I'm trying to learn how to use the gdb debugger to fix this sample code. When stepping through the debugger, I can see that the line 'mylist[i]->val = i;'is throwing the segmentation fault.

I think I understand what a segmentation fault is, but I don't understand how this line could be causing it. Do I need to allocate memory for the mylist vector? How would I do that?
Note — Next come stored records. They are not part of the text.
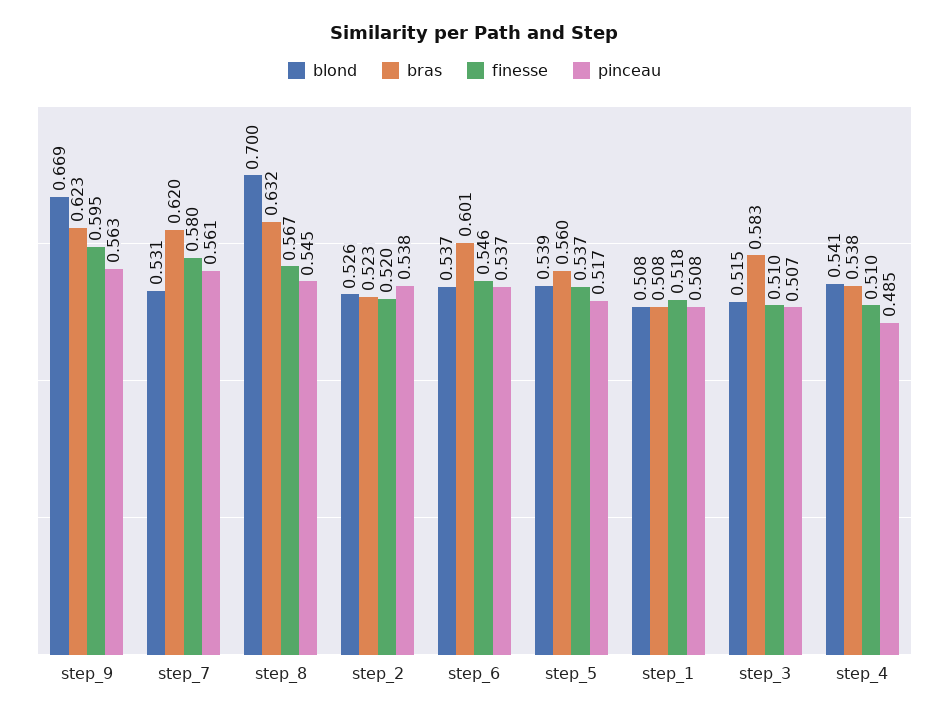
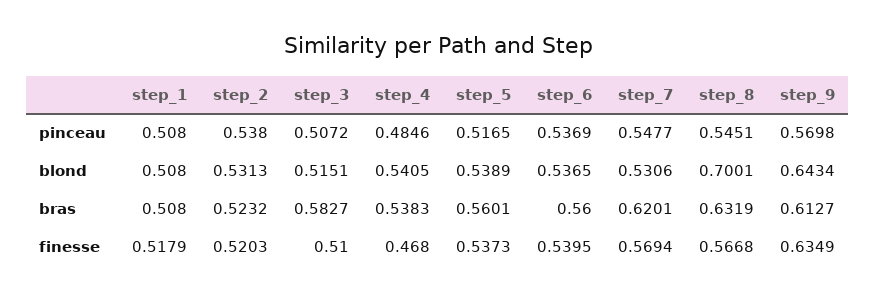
  {
    "blond": {
-     "step_9": 0.669,
+     "step_9": 0.6434,
      "step_7": 0.5306,
      "step_8": 0.7001,
-     "step_2": 0.526,
+     "step_2": 0.5313,
      "step_6": 0.5365,
      "step_5": 0.5389,
      "step_1": 0.508,
      "step_3": 0.5151,
      "step_4": 0.5405
    },
    "bras": {
-     "step_9": 0.623,
+     "step_9": 0.6127,
      "step_7": 0.6201,
      "step_8": 0.6319,
      "step_2": 0.5232,
-     "step_6": 0.601,
+     "step_6": 0.56,
      "step_5": 0.5601,
      "step_1": 0.508,
      "step_3": 0.5827,
      "step_4": 0.5383
    },
    "finesse": {
-     "step_9": 0.595,
+     "step_9": 0.6349,
-     "step_7": 0.58,
+     "step_7": 0.5694,
      "step_8": 0.5668,
      "step_2": 0.5203,
-     "step_6": 0.546,
+     "step_6": 0.5395,
      "step_5": 0.5373,
      "step_1": 0.5179,
      "step_3": 0.51,
-     "step_4": 0.51
+     "step_4": 0.468
    },
    "pinceau": {
-     "step_9": 0.563,
+     "step_9": 0.5698,
-     "step_7": 0.561,
+     "step_7": 0.5477,
      "step_8": 0.5451,
      "step_2": 0.538,
      "step_6": 0.5369,
      "step_5": 0.5165,
      "step_1": 0.508,
      "step_3": 0.5072,
      "step_4": 0.4846
    }
  }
I thought that the vector was already initialized and ready in main(), but I'm not really sure.

I have tried using 'new' for each node in the mylist vector but that gave me a compile error.
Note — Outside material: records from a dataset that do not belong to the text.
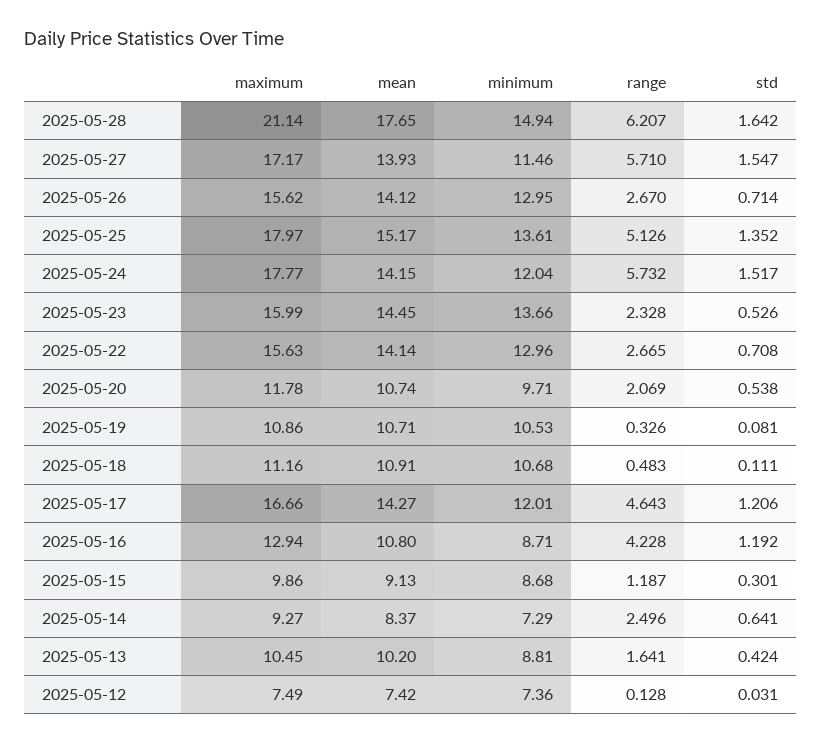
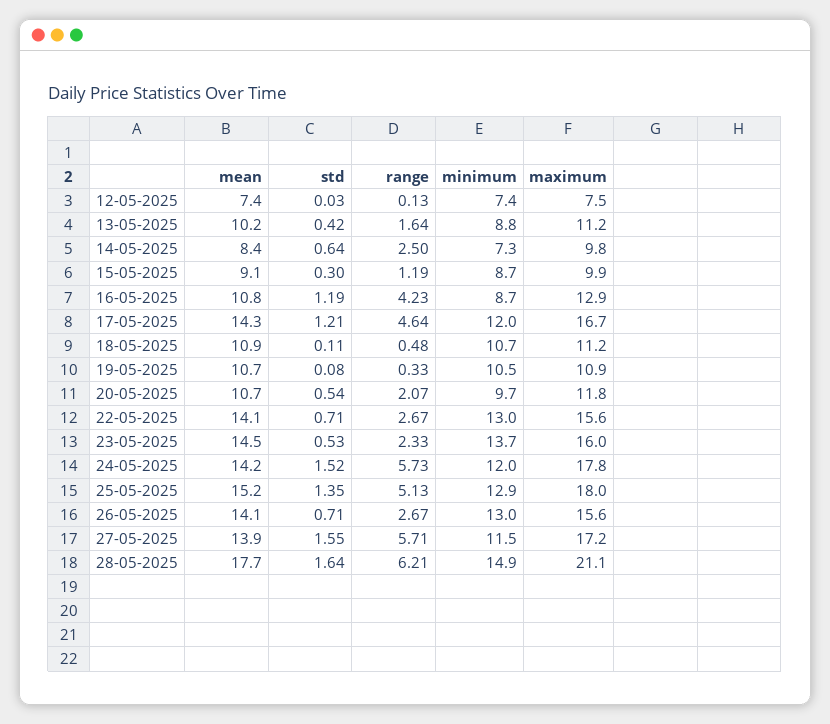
  {
    "maximum": {
      "2025-05-28": 21.14,
      "2025-05-27": 17.17,
      "2025-05-26": 15.62,
      "2025-05-25": 17.97,
      "2025-05-24": 17.77,
      "2025-05-23": 15.99,
      "2025-05-22": 15.63,
      "2025-05-20": 11.78,
      "2025-05-19": 10.86,
      "2025-05-18": 11.16,
      "2025-05-17": 16.66,
      "2025-05-16": 12.94,
      "2025-05-15": 9.86,
-     "2025-05-14": 9.27,
+     "2025-05-14": 9.8,
-     "2025-05-13": 10.45,
+     "2025-05-13": 11.2,
      "2025-05-12": 7.49
    },
    "mean": {
      "2025-05-28": 17.65,
      "2025-05-27": 13.93,
      "2025-05-26": 14.12,
      "2025-05-25": 15.17,
      "2025-05-24": 14.15,
      "2025-05-23": 14.45,
      "2025-05-22": 14.14,
      "2025-05-20": 10.74,
      "2025-05-19": 10.71,
      "2025-05-18": 10.91,
      "2025-05-17": 14.27,
      "2025-05-16": 10.8,
      "2025-05-15": 9.13,
      "2025-05-14": 8.37,
      "2025-05-13": 10.2,
      "2025-05-12": 7.42
    },
    "minimum": {
      "2025-05-28": 14.94,
      "2025-05-27": 11.46,
      "2025-05-26": 12.95,
-     "2025-05-25": 13.61,
+     "2025-05-25": 12.9,
      "2025-05-24": 12.04,
      "2025-05-23": 13.66,
      "2025-05-22": 12.96,
      "2025-05-20": 9.71,
      "2025-05-19": 10.53,
      "2025-05-18": 10.68,
      "2025-05-17": 12.01,
      "2025-05-16": 8.71,
      "2025-05-15": 8.68,
      "2025-05-14": 7.29,
      "2025-05-13": 8.81,
      "2025-05-12": 7.36
    },
    "range": {
      "2025-05-28": 6.207,
      "2025-05-27": 5.71,
      "2025-05-26": 2.67,
      "2025-05-25": 5.126,
      "2025-05-24": 5.732,
      "2025-05-23": 2.328,
      "2025-05-22": 2.665,
      "2025-05-20": 2.069,
      "2025-05-19": 0.326,
      "2025-05-18": 0.483,
      "2025-05-17": 4.643,
      "2025-05-16": 4.228,
      "2025-05-15": 1.187,
      "2025-05-14": 2.496,
      "2025-05-13": 1.641,
      "2025-05-12": 0.128
    },
    "std": {
      "2025-05-28": 1.642,
      "2025-05-27": 1.547,
      "2025-05-26": 0.714,
      "2025-05-25": 1.352,
      "2025-05-24": 1.517,
      "2025-05-23": 0.526,
      "2025-05-22": 0.708,
      "2025-05-20": 0.538,
      "2025-05-19": 0.081,
      "2025-05-18": 0.111,
      "2025-05-17": 1.206,
      "2025-05-16": 1.192,
      "2025-05-15": 0.301,
      "2025-05-14": 0.641,
      "2025-05-13": 0.424,
      "2025-05-12": 0.031
    }
  }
node* mylist[i] = new node; //what I tried
mylist[i]->val = i; 
mylist[i]->next = NULL;   

//error message
error: array must be initialized with a brace-enclosed initializer
node* mylist[i] = new node;

My code

class node
{
public:
    int val;
    node* next;
};

void create_LL(vector<node*>& mylist, int node_num)
{
    mylist.assign(node_num, NULL);

//create a set of nodes
    for (int i = 0; i < node_num; i++)
    {
        mylist[i]->val = i; //error happens here
        mylist[i]->next = NULL;
    }

... (relevant section of main() below)

int main(int argc, char ** argv)
{
    const int NODE_NUM = 3;
    vector<node*> mylist;
    create_LL(mylist, NODE_NUM);

The actual error shown is "Segmentation fault (core dumped)"

When I print mylist right before the error line it shows

$1 = std::vector of length 3, capacity 3 = {0x0, 0x0, 0x0}

I am still learning c++ so I might be missing something really basic. I would really appreciate any help. Thanks!

Answer 1

For starters, it's better if you hide variables inside a class . If you're not going to, the convention is to use a struct . It's also good practice to provide some constructor in that case, and maybe with default values:

class node
{
    int val;
    node* next;
public:
    node(int v= 0, node* n= nullptr) : val(v), next(n) {}
};

Note the use of nullptr instead of NULL . Using the latter is a bad practice in c++.

The problem is that you can't use positions on a std::vector if they have not been allocated. When you do mylist[i]->val = i; you're in the lands of undefined behaviour.

You need first to push_back() or emplace_back() into a std::vector . So it's size() grows as it puts your data at the end (the back ) of the vector . You could also use other methods, like reserve() . While push_back() pushes node* elements on your list, emplace_back() would construct them in place with no copy (no difference with raw pointers, but you can use a vector<node> instead of vector<node*> which is more straightforward.

// create a set of nodes
void create_LL(vector<node>& mylist, int node_num)
{
    for (int i = 0; i < node_num; i++) {
        mylist.emplace_back(i, nullptr); // calls node::node(i, nullptr) and inserts it at the end of the vector
    }

or

// create a set of nodes
void create_LL(vector<node*>& mylist, int node_num)
{
    for (int i = 0; i < node_num; i++) {
        mylist.emplace_back(new node(i, nullptr));
    }